Another pitfall of a social or societal definition of morality is that it logically robs men of the ability to make moral criticisms of society. If enough people think slavery is right, then it is right, and the man who criticises it, he is wrong. Now, very few people actually hold this position consistently - but that is rather my point, that examined carefully a purely societal view of morality breaks down. According to this system, what is right and wrong changes according to time and place.

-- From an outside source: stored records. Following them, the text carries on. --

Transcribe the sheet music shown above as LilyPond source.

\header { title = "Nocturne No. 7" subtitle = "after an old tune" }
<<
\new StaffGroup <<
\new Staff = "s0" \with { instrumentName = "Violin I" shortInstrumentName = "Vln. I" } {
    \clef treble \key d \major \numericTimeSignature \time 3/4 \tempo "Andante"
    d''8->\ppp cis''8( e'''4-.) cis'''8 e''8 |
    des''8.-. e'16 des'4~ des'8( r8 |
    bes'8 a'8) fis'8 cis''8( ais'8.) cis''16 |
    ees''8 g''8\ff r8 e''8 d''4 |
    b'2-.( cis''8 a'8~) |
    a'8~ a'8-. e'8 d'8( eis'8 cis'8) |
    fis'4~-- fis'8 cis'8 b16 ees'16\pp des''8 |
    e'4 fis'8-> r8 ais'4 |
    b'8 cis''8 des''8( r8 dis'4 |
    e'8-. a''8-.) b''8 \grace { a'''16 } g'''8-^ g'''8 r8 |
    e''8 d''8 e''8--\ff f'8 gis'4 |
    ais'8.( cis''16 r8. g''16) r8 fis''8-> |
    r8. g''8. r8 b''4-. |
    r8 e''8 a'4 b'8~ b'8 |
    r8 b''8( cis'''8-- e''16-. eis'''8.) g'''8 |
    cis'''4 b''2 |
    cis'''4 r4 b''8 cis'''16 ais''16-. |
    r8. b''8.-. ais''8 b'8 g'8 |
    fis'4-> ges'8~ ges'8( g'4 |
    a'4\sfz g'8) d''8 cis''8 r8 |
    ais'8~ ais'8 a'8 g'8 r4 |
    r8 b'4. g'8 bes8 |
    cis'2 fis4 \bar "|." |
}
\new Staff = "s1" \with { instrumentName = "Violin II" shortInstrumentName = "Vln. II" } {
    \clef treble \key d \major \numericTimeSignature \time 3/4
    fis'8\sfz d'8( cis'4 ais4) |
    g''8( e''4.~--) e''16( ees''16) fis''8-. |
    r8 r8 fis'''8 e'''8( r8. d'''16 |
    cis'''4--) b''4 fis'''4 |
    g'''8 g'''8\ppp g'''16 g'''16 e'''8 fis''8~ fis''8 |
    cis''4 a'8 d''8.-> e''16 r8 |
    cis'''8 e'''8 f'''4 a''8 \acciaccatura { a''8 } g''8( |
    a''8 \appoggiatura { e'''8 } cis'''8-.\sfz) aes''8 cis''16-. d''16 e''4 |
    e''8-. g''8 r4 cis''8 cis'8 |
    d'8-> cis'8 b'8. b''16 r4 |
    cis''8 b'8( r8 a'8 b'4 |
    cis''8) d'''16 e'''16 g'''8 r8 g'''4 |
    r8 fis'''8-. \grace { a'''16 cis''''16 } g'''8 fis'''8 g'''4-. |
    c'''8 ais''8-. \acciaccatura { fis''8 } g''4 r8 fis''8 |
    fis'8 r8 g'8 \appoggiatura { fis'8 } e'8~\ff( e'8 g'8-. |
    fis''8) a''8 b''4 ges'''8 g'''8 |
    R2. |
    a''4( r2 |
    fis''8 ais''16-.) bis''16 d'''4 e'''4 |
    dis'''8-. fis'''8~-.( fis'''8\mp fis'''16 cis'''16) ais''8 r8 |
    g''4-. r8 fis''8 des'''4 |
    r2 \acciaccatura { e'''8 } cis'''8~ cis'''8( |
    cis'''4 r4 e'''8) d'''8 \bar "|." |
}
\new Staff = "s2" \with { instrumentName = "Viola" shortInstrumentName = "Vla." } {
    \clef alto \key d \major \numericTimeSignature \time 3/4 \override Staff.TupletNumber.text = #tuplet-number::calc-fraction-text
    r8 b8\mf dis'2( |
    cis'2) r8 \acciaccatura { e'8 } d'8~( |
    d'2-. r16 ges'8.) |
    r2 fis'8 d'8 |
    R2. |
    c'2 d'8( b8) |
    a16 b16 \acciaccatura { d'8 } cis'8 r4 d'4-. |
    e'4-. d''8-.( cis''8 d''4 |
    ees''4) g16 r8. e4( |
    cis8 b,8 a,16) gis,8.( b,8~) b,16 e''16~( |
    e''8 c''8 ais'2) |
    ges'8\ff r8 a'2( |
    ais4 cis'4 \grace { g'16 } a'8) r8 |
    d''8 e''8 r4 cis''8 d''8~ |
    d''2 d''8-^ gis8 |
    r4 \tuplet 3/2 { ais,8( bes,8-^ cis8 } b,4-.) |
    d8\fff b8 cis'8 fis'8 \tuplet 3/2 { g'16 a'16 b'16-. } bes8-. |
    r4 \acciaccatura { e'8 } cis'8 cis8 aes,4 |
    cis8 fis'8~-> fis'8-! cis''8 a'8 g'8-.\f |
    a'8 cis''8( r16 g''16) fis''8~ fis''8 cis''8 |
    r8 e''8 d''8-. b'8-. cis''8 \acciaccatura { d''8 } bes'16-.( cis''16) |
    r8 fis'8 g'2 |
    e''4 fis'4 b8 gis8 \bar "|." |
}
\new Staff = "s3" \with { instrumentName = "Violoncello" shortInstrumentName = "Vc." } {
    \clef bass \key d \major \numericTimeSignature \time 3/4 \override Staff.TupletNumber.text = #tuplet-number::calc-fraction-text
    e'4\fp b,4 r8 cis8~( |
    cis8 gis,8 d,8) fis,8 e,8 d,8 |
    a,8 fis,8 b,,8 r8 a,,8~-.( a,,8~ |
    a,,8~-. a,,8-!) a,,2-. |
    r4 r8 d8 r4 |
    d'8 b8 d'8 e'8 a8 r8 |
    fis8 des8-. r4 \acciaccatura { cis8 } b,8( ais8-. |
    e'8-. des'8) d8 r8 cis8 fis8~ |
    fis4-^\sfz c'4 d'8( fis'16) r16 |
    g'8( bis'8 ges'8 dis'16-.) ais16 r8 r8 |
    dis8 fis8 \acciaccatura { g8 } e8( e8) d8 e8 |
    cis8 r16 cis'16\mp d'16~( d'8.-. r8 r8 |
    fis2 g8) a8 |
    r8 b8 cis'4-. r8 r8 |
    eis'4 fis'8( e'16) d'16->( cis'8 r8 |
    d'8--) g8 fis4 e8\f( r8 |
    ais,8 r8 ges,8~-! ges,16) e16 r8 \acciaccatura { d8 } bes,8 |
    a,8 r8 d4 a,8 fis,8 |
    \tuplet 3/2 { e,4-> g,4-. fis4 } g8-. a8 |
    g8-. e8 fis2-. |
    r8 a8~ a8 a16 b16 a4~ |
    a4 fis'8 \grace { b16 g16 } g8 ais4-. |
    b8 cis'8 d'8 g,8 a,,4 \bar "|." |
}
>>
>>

3. Empirical: This is an attempt to construct a "scientific" morality, based on observation. Natural science, by its very nature, can only observe what is. Here is the pitfall, logically the result of an empirical morality is that "Whatever is, is right." It is in fact subject to the same pitfall as Societal morality, that it robs men of the ability to criticise what is happening, and lacks the control of public outrage that societal morality has. An empirical morality says, "Africans enslave their fellows, therefore we can buy those enslaved African from the Africans who enslaved them, because the system of slavery is." Logically considered an empirical morality is impossible.

4. Transcendental: Morality is determined by an authority outside of man, the creator God, and is true for all people in all places and at all times. Thus if an individual or group depart from this morality, they can be criticised and called back to the transcendent and absolute standard. The standard is not man, man is subject to it. This position is both logically coherent and workable. It has been the basis for law for most of human history.

Of course, we are then left with the question as to which of the competing truth claims of various religions is true. On that matter I am confident that, weighed fairly, the Bible will be proven to be the truth.